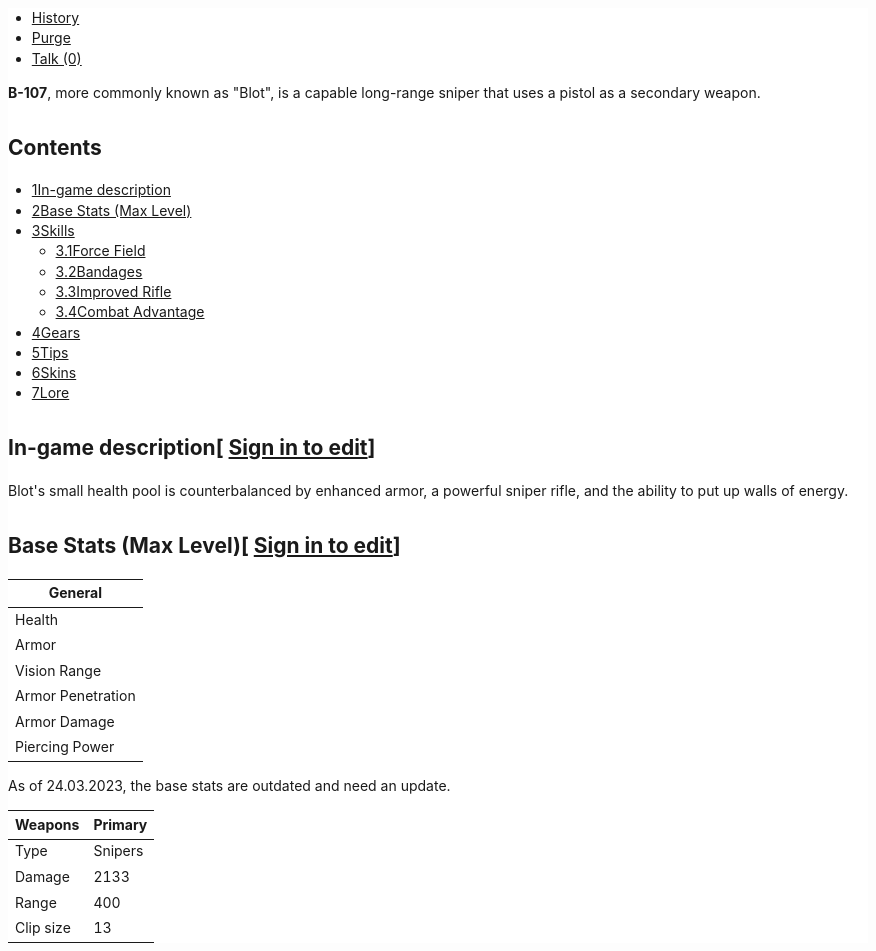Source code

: - [History](https://bullet-echo.fandom.com/wiki/Blot?action=history)
- [Purge](https://bullet-echo.fandom.com/wiki/Blot?action=purge)
- [Talk (0)](https://bullet-echo.fandom.com/wiki/Talk:Blot?action=edit&redlink=1)

**B-107**, more commonly known as "Blot", is a capable long-range sniper that uses a pistol as a secondary weapon.

## Contents

- [1In-game description](https://bullet-echo.fandom.com/wiki/Blot#In-game_description)
- [2Base Stats (Max Level)](https://bullet-echo.fandom.com/wiki/Blot#Base_Stats_(Max_Level))
- [3Skills](https://bullet-echo.fandom.com/wiki/Blot#Skills)
  - [3.1Force Field](https://bullet-echo.fandom.com/wiki/Blot#Force_Field)
  - [3.2Bandages](https://bullet-echo.fandom.com/wiki/Blot#Bandages)
  - [3.3Improved Rifle](https://bullet-echo.fandom.com/wiki/Blot#Improved_Rifle)
  - [3.4Combat Advantage](https://bullet-echo.fandom.com/wiki/Blot#Combat_Advantage)
- [4Gears](https://bullet-echo.fandom.com/wiki/Blot#Gears)
- [5Tips](https://bullet-echo.fandom.com/wiki/Blot#Tips)
- [6Skins](https://bullet-echo.fandom.com/wiki/Blot#Skins)
- [7Lore](https://bullet-echo.fandom.com/wiki/Blot#Lore)

## In-game description\[ [Sign in to edit](https://auth.fandom.com/signin?redirect=https%3A%2F%2Fbullet-echo.fandom.com%2Fwiki%2FBlot%3Fveaction%3Dedit%26section%3D1&uselang=en "Sign in to edit")\]

Blot's small health pool is counterbalanced by enhanced armor, a powerful sniper rifle, and the ability to put up walls of energy.

## Base Stats (Max Level)\[ [Sign in to edit](https://auth.fandom.com/signin?redirect=https%3A%2F%2Fbullet-echo.fandom.com%2Fwiki%2FBlot%3Fveaction%3Dedit%26section%3D2&uselang=en "Sign in to edit")\]

| General |
| --- |
| Health | 576 |
| Armor | 1555 |
| Vision Range | 600 |
| Armor Penetration | 60 |
| Armor Damage | +100% |
| Piercing Power | 10 |

As of 24.03.2023, the base stats are outdated and need an update.

| Weapons | Primary |
| --- | --- |
| Type | Snipers |
| Damage | 2133 |
| Range | 400 |
| Clip size | 13 |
══════
Task goal >> If a line in the listing holds the word "edit", list that line.

Task answer >>
- [Talk (0)](https://bullet-echo.fandom.com/wiki/Talk:Blot?action=edit&redlink=1)
## In-game description\[ [Sign in to edit](https://auth.fandom.com/signin?redirect=https%3A%2F%2Fbullet-echo.fandom.com%2Fwiki%2FBlot%3Fveaction%3Dedit%26section%3D1&uselang=en "Sign in to edit")\]
## Base Stats (Max Level)\[ [Sign in to edit](https://auth.fandom.com/signin?redirect=https%3A%2F%2Fbullet-echo.fandom.com%2Fwiki%2FBlot%3Fveaction%3Dedit%26section%3D2&uselang=en "Sign in to edit")\]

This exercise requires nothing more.